The polymorphism of APOE may play a significant role in prostate cancer. For the African-American population, Ifere et al. divided weakly, moderately and highly tumorigenic prostate cancer cell lines into two groups: non-aggressive (weakly tumorigenic) and aggressive (moderate and highly tumorigenic). They utilized these cell lines to explore the influence of genetic variants of APOE on prostate cancer. They discovered that APOE ε3/ε3 or ε3/ε4 alleles were present in non-aggressive cell lines while APOE ε2/ε4 alleles were present in aggressive cell lines. Aggressive cell lines showed a dysregulated cholesterol efflux and deposit at the membrane in contrast to non-aggressive cell lines (Ifere et al., 2013). Moreover, in the Turkish population, the ε3/ε3 genotype is probably a risk factor for prostate cancer and patients of this genotype may have a high Gleason score. On the contrary, the ε4 allele is a risk reduction factor for prostate cancer (Yencilek et al., 2016).
Cervical cancer
Cervical cancer is one of the most malignant tumors in the female reproductive system. It is demonstrated that ApoA1 mediates the resistance to platinum-based chemotherapy in patients with cervical cancer. In mechanism, ApoA1 can promote tumor growth and metastasis by STAT1/p38 MAPK signaling pathway, enhance cancer progression by CD81/C3/PI3K signaling pathway, and induce recurrence by TOP2A (He et al., 2022a). Up-regulation of ApoC1 can promote cervical cancer cell growth both in vitro and in vivo. Besides, ApoC1 is engaged in metastasis by inducing EMT in vivo. Knockdown of the APOC1 gene can inhibit cancer progression, which indicates that ApoC1 has the potential to be a target for diagnosis and therapeutics (Shi et al., 2020). In addition, it is reported that decreased level of pretherapy ApoC-II in serum can lead to a poor prognosis in patients who have received chemoradiotherapy (Harima et al., 2013). Cervical cancer patients with a pretherapy level of ApoC-II ≤25.8 μg/ml have shorter pelvic progression-free survival (PPFS) than those with a pretherapy level of ApoC-II >25.8 μg/ml (Harima et al., 2021), which indicates that ApoC-II can be a useful biomarker for patients with cervical cancer to predict prognosis and assist clinicians in choosing a better regimen, which ensures the best effect of treatment.
To sum up, APOs are involved in multiple types of cancers (Figure 1).

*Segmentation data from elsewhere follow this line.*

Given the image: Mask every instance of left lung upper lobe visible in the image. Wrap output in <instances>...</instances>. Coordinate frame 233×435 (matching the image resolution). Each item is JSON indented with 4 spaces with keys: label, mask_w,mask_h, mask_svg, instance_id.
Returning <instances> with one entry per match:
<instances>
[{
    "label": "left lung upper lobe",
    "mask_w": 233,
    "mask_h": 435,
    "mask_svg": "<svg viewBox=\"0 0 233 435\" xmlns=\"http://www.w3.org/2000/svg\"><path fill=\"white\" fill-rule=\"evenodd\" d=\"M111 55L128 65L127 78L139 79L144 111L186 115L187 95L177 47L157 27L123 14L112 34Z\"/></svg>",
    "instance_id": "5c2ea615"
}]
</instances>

From one perspective, these proteins modulate the classical signaling pathways in cancers, such as PI3K/Akt, MAPK and Wnt signalings, to influence tumor initiation and progression. From another, APOs also interact with components around tumors such as immune cells, thereby regulating the cellular response to cancers. Overall, APOs serve as tumor promoters or suppressors in modulating various hallmarks of cancers, which mainly encompass proliferation sustainability, apoptosis resistance, inflammation promotion, cellular metabolism reprogramming, angiogenesis, immune suppression, invasion and migration (Figure 2). Therefore, they are potential biomarkers for diagnosis and prognosis for cancers and the understanding of the mechanism of APOs in cancers is conducive to establishing related anti-tumor treatments. Apart from the cancer types mentioned above, APOs are also indicated in the others cancer with relatively fewer attention (Table 1).

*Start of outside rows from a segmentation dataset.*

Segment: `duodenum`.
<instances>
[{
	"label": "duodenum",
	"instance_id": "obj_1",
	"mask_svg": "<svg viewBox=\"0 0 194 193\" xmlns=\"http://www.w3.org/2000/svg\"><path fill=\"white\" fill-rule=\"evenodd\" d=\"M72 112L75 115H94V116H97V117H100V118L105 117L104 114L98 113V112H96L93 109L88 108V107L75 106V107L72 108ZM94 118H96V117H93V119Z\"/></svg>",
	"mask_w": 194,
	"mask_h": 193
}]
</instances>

FIGURE 1. Mechanisms of APOs participating in the development of various cancers. In different types of cancers, APOs promote or inhibit tumor via different signaling pathways and lead to various results of tumors. The little balls indicate the critical events of cancers induced or prevented by APOs. The ball with “P” means tumor proliferation while the ball with “M” means tumor metastasis, migration or invasion. The ball with “A” means tumor apoptosis whereas the ball with “I” means immune suppression. (LXR: liver X receptor; ERα: estrogen receptor α; PFKL: ATP-dependent 6-phosphofructokinase, liver type; CXCL: C-X-C motif chemokine ligand; EMT: epithelial-mesenchymal transition; NLRP1 inflammasome: Nod-like receptor protein one inflammasome; 27-HC: 27-hydroxycholesterol; RPS27A: ribosomal protein S27A). This figure is partially made using Servier Medical Art (smart.servier.com).

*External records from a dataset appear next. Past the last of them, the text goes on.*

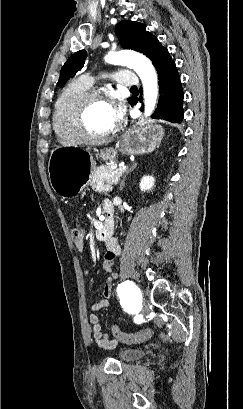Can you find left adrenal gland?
Returning <instances> with one entry per match:
<instances>
[{"mask_svg":"<svg viewBox=\"0 0 243 409\" xmlns=\"http://www.w3.org/2000/svg\"><path fill=\"white\" fill-rule=\"evenodd\" d=\"M135 163L132 165V167L126 172V174H125V176L123 177V180L121 181V184H120V191H122L123 190V188H124V186H125V179H126V176L128 175V173L130 172V171H132L133 170V168L135 167Z\"/></svg>","mask_w":243,"mask_h":409,"instance_id":"obj_1","label":"left adrenal gland"}]
</instances>
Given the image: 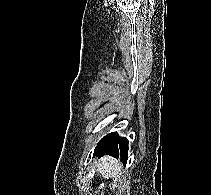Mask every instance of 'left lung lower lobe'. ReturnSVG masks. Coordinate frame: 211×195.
I'll return each mask as SVG.
<instances>
[{
    "label": "left lung lower lobe",
    "mask_w": 211,
    "mask_h": 195,
    "mask_svg": "<svg viewBox=\"0 0 211 195\" xmlns=\"http://www.w3.org/2000/svg\"><path fill=\"white\" fill-rule=\"evenodd\" d=\"M128 153V140L124 137H119L116 132H112L104 136L97 144L94 155L102 157L110 155L115 158H121L126 164Z\"/></svg>",
    "instance_id": "1"
}]
</instances>
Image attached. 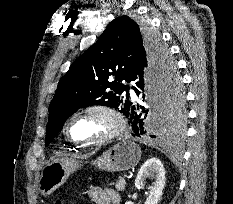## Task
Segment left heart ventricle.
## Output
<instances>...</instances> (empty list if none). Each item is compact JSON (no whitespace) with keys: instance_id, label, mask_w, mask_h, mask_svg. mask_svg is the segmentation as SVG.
<instances>
[{"instance_id":"1","label":"left heart ventricle","mask_w":233,"mask_h":204,"mask_svg":"<svg viewBox=\"0 0 233 204\" xmlns=\"http://www.w3.org/2000/svg\"><path fill=\"white\" fill-rule=\"evenodd\" d=\"M112 121L102 114H87L76 118L69 127V133L76 140H96L111 131Z\"/></svg>"}]
</instances>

FIGURE 2. The roles of APOs in regulating various hallmarks of cancers. APOs activate or inhibit carcinogenesis through modulating different hallmarks of cancers. The purple arrows represent cancer promotion while the green ones represent cancer suppression. (EMT, epithelial-mesenchymal transition; NLRP1 inflammasome: Nod-like receptor protein one inflammasome; RPS27A, ribosomal protein S27A; S1P, Sphingosine-1-Phosphate; S1PR1, sphingosine 1-phosphate receptor one; LDLR, low-density lipoprotein receptor; SHP2: SH2 domain-containing phosphatase two; SHIP1, Src homology two domain-containing inositol phosphatase one; AIBP, ApoA1 binding protein). This figure is partially made using Servier Medical Art (smart.servier.com).
TABLE 1. The participation of APOs in other types of cancers.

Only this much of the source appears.